<<<<

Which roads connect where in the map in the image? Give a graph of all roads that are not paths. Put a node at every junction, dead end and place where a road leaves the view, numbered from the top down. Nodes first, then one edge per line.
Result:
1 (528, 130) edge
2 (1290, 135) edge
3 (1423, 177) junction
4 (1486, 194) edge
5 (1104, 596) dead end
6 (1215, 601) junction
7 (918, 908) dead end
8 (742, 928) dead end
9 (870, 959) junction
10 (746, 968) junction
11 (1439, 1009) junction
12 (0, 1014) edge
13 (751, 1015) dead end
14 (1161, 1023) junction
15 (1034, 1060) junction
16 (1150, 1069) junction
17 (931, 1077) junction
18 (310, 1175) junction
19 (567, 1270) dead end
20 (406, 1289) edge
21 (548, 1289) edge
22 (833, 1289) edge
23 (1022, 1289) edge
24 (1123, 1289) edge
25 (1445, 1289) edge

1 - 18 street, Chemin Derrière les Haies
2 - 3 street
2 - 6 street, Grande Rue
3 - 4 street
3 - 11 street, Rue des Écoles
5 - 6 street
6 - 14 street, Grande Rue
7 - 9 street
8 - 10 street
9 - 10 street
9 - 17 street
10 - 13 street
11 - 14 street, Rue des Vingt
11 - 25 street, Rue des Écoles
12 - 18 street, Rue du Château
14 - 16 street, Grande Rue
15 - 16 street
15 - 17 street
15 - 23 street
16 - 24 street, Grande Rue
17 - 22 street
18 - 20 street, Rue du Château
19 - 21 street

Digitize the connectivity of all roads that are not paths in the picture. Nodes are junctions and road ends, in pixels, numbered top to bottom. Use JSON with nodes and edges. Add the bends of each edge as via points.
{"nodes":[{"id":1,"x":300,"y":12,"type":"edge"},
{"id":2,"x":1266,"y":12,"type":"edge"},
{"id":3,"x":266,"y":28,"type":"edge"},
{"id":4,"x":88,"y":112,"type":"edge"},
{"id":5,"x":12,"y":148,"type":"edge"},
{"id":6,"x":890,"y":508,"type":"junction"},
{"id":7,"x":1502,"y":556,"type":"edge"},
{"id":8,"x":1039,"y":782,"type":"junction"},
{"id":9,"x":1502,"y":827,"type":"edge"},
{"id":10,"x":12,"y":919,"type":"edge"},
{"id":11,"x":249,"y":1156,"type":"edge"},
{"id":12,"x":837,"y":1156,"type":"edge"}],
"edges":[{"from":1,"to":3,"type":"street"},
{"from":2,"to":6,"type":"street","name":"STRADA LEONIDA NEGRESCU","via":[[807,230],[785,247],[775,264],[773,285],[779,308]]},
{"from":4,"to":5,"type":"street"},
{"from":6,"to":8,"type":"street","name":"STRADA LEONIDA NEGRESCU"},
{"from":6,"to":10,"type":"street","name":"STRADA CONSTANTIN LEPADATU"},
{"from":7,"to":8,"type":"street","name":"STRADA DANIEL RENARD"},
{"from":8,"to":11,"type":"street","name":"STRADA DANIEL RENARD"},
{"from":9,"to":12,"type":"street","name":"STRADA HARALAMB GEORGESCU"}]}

>>>>

Problem requirements:
Repeat exactly the lines from the one containing "Digitize the connectivity" through the last line of the records above, both included, and nothing else.

Task response:
Digitize the connectivity of all roads that are not paths in the picture. Nodes are junctions and road ends, in pixels, numbered top to bottom. Use JSON with nodes and edges. Add the bends of each edge as via points.
{"nodes":[{"id":1,"x":300,"y":12,"type":"edge"},
{"id":2,"x":1266,"y":12,"type":"edge"},
{"id":3,"x":266,"y":28,"type":"edge"},
{"id":4,"x":88,"y":112,"type":"edge"},
{"id":5,"x":12,"y":148,"type":"edge"},
{"id":6,"x":890,"y":508,"type":"junction"},
{"id":7,"x":1502,"y":556,"type":"edge"},
{"id":8,"x":1039,"y":782,"type":"junction"},
{"id":9,"x":1502,"y":827,"type":"edge"},
{"id":10,"x":12,"y":919,"type":"edge"},
{"id":11,"x":249,"y":1156,"type":"edge"},
{"id":12,"x":837,"y":1156,"type":"edge"}],
"edges":[{"from":1,"to":3,"type":"street"},
{"from":2,"to":6,"type":"street","name":"STRADA LEONIDA NEGRESCU","via":[[807,230],[785,247],[775,264],[773,285],[779,308]]},
{"from":4,"to":5,"type":"street"},
{"from":6,"to":8,"type":"street","name":"STRADA LEONIDA NEGRESCU"},
{"from":6,"to":10,"type":"street","name":"STRADA CONSTANTIN LEPADATU"},
{"from":7,"to":8,"type":"street","name":"STRADA DANIEL RENARD"},
{"from":8,"to":11,"type":"street","name":"STRADA DANIEL RENARD"},
{"from":9,"to":12,"type":"street","name":"STRADA HARALAMB GEORGESCU"}]}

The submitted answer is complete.